#### Items from a dataset:
<<<<
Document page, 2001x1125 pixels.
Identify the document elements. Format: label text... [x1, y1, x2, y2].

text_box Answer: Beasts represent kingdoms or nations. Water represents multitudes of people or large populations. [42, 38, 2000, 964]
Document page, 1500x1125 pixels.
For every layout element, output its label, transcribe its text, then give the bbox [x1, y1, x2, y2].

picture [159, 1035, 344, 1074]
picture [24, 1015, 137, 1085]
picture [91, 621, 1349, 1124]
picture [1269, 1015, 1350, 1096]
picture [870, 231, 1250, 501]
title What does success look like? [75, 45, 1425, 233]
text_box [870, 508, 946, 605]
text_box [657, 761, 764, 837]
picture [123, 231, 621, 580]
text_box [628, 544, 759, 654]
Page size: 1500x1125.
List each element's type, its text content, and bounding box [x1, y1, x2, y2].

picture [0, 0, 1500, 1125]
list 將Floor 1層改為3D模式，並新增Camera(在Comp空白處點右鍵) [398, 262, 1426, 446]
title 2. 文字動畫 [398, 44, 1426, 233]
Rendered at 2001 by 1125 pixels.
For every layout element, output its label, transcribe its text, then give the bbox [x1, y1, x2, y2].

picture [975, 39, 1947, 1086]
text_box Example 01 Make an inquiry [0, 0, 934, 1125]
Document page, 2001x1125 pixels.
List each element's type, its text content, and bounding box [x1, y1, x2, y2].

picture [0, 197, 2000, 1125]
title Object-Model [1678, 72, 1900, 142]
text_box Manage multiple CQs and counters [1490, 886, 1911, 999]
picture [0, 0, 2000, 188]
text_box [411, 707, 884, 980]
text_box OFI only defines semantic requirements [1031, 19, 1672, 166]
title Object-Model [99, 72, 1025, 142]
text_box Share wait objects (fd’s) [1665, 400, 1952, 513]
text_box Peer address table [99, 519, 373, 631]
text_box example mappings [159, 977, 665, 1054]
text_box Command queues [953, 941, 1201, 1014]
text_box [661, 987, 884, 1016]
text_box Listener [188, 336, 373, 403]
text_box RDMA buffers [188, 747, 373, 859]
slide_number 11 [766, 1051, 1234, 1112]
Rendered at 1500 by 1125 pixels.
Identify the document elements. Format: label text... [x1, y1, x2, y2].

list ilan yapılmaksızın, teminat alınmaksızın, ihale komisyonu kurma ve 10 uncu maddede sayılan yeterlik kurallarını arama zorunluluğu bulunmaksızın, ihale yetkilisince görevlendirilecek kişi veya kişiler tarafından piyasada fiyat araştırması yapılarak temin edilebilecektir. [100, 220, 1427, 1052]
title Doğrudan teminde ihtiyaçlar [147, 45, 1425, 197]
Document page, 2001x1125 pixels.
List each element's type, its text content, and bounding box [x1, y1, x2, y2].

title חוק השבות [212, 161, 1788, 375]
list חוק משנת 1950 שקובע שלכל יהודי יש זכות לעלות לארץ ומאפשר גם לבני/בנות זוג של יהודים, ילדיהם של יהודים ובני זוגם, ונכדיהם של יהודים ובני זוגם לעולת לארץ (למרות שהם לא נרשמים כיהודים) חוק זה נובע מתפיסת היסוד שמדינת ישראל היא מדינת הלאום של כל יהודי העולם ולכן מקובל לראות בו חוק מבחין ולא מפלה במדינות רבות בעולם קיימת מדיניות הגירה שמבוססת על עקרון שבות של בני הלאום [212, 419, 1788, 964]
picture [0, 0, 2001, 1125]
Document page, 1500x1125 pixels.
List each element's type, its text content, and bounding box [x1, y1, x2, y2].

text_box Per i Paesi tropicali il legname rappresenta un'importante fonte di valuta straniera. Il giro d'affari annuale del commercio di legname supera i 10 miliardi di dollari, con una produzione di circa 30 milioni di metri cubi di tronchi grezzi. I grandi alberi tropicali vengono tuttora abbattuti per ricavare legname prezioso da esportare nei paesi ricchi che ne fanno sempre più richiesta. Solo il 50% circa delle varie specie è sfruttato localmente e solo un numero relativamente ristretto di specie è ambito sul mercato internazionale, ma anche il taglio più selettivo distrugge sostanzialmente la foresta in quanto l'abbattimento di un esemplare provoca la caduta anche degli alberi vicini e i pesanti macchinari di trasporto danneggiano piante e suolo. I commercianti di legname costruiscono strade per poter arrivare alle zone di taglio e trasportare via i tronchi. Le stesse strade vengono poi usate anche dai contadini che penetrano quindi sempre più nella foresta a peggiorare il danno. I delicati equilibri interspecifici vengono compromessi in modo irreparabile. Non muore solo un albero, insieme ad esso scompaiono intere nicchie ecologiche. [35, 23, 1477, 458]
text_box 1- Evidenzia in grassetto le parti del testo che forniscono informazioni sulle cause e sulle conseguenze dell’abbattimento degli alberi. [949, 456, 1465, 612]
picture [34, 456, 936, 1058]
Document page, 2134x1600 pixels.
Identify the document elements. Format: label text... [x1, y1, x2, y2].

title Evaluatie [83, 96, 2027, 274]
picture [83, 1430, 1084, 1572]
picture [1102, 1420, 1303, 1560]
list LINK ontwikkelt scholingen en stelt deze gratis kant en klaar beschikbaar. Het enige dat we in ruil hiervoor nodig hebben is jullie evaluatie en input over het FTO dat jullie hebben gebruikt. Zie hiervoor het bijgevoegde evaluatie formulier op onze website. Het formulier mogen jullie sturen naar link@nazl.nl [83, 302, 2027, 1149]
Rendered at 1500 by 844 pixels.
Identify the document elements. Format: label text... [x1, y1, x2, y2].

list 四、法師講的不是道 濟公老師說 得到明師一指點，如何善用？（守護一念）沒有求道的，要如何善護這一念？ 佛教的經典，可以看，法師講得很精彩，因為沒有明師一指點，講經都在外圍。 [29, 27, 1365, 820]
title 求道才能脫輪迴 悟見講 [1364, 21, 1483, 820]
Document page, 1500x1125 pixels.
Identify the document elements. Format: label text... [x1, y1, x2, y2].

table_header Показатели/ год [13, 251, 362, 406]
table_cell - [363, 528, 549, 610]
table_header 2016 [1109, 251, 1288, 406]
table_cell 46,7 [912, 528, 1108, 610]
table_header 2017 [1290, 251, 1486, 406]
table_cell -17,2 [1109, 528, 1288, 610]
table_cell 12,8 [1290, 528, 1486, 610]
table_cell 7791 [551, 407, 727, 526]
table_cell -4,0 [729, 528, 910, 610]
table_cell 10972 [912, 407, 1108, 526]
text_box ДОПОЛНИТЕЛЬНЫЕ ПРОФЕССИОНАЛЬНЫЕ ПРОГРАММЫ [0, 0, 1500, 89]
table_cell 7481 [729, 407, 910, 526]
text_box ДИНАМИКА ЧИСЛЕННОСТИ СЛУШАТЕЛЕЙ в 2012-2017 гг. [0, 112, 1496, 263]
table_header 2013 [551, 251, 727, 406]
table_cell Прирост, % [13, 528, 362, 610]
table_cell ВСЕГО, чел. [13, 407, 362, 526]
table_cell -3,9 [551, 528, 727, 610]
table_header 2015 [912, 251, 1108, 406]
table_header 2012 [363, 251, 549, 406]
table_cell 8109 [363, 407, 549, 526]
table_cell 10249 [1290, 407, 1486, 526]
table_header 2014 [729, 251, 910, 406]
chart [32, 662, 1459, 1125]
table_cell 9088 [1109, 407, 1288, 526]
>>>>
Which lines in the records above include the word "Rendered"? Copy them out.

Rendered at 2001 by 1125 pixels.
Rendered at 1500 by 1125 pixels.
Rendered at 1500 by 844 pixels.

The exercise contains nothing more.